Here are a couple of excerpts from The New Republic's writings about Munro:
Chloe Schama on Dear Life, 2012:
Despite her periodic fatigue, Munro’s well runs prolifically. Since the book that was “supposed” to be her last, The View From Castle Rock (2006), Munro has produced two more collections, Too Much Happiness (2009) and now, Dear Life; in total, she has published 14 sizeable books. But if reports of her retirement have been greatly exaggerated, the fact of her age remains. Munro is 81, and her health is fragile. Recently, she cancelled a rare public appearance; her editor stated that she was too frail for the event. Critical assessment can become adjective-laden hyperventilation when reviewers approach Alice Munro. At the prospect of her ill health, I will just say: I hope she lives and writes for many more years. In Dear Life, she shows no sign of running out of material nor any sloppiness toward the form she has so gracefully deployed for almost half a century. The book is more, however, than just the latest evidence of her excellence. Munro offers something striking in Dear Life: a distinct turn to autobiography and a revealing window into the workings of her mind.
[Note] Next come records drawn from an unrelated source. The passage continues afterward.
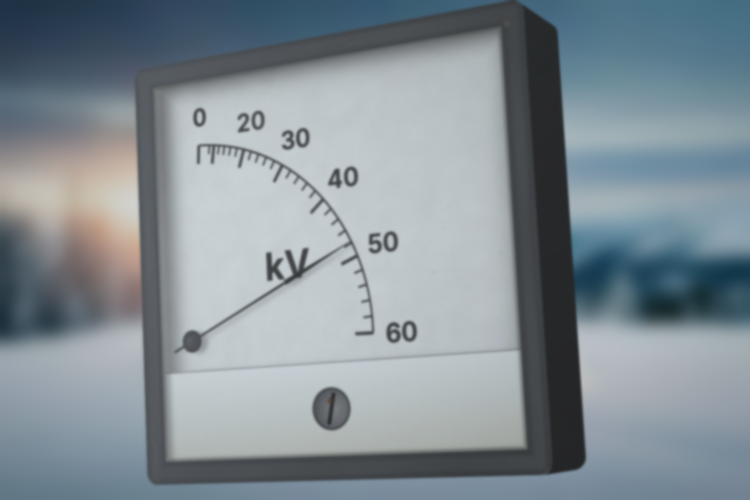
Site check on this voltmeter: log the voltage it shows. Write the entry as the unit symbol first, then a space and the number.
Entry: kV 48
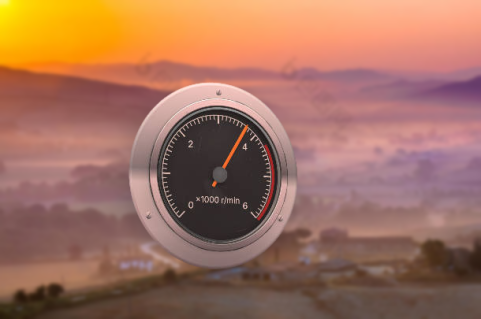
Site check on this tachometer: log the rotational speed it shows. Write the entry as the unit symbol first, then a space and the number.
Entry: rpm 3700
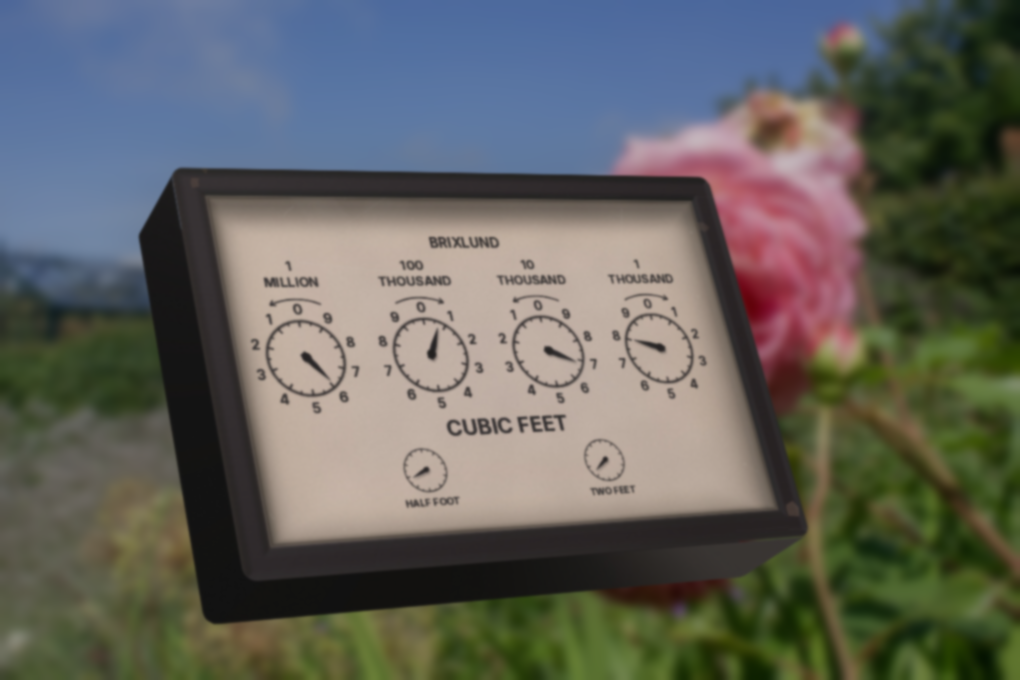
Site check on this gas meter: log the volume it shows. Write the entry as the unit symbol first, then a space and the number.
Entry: ft³ 606800
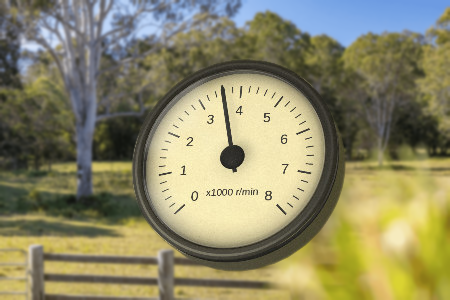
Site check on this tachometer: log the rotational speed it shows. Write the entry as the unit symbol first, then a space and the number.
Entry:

For much of her career, Munro has stubbornly established the distance between her experience and her stories. “Some of these stories are closer to my own life than others are,” she wrote in the introduction to The Moons of Jupiter (1985), “but not one of them is as close as people seem to think.” She has held back some of her most personal work from her book-length collections, including: Home (1974), which depicts her father and stepmother; Working for a Living (1981), a memoir about her father; and “What Do You Want to Know For?” (1994), another story about her father. Munro, according to her biographer, did not think that they fit “the collection then at hand.” (Much has been written about Munro’s mastery of the short story, and probably too little about her craft of the short story collection.) When she finally included these three stories in The View From Castle Rock, she acknowledged that this “special set of stories” was “closer to my own life than the other stories I had written.” But she retained an adamant assertion: “These are stories.” The emphasis is hers, the single sentence comprising its own defiant paragraph. ...
If Dear Life is part of a kind of coda on her career, what message does it dispatch? First and foremost, it must be said, there is the unquestionable evidence of her unfaded abilities. Then, in the “Finale,” there is a unique autobiography told in snatches of a mind at work: Munro is a writer who cannot tell her life story without concern for the art of the story. For a writer of her ability, this seems a fitting mode. This autobiographical impulse is echoed in the wonderful double meaning of the title. Dear Life can read as the opening of a letter—a missive from the eighty-plus-year-old Alice Munro to the experiences that have made her who she is: Dear Life, I’m writing to tell you what I have to say. But it can also read as a description of her sensibility: life is dear, live every day with a dose of awe and a sense of the story.
Ruth Franklin on Hateship, Friendship, Courtship, Loveship, Marriage, 2002:
But the writer's fundamental paradox--possessing some ability to shape life, but only to a certain extent--has been in the background all along. The Hateship, Friendship... ritual from which the story takes its name is a child's game, a variation on the age-old "he loves me, he loves me not," and in the context of the story it can be accepted metaphorically. You write your full name on a piece of paper, and next to it the name of the boy you have a crush on. Then you cross out the letters that the two names have in common, and with the jumble that remains you count through the words "hateship, friendship, courtship, loveship, marriage." The one on which you end up is "the verdict on what could happen between you and that boy." To play the game, you must write the names down. But once they are on the piece of paper, chance takes over. Thus the game mimics the act of writing fiction: the writer presides over her created world, doling out blessings and judgments as she desires. But as soon as they leave her hand, her words--be they stories, poems, letters--take on a life of their own, which she cannot govern.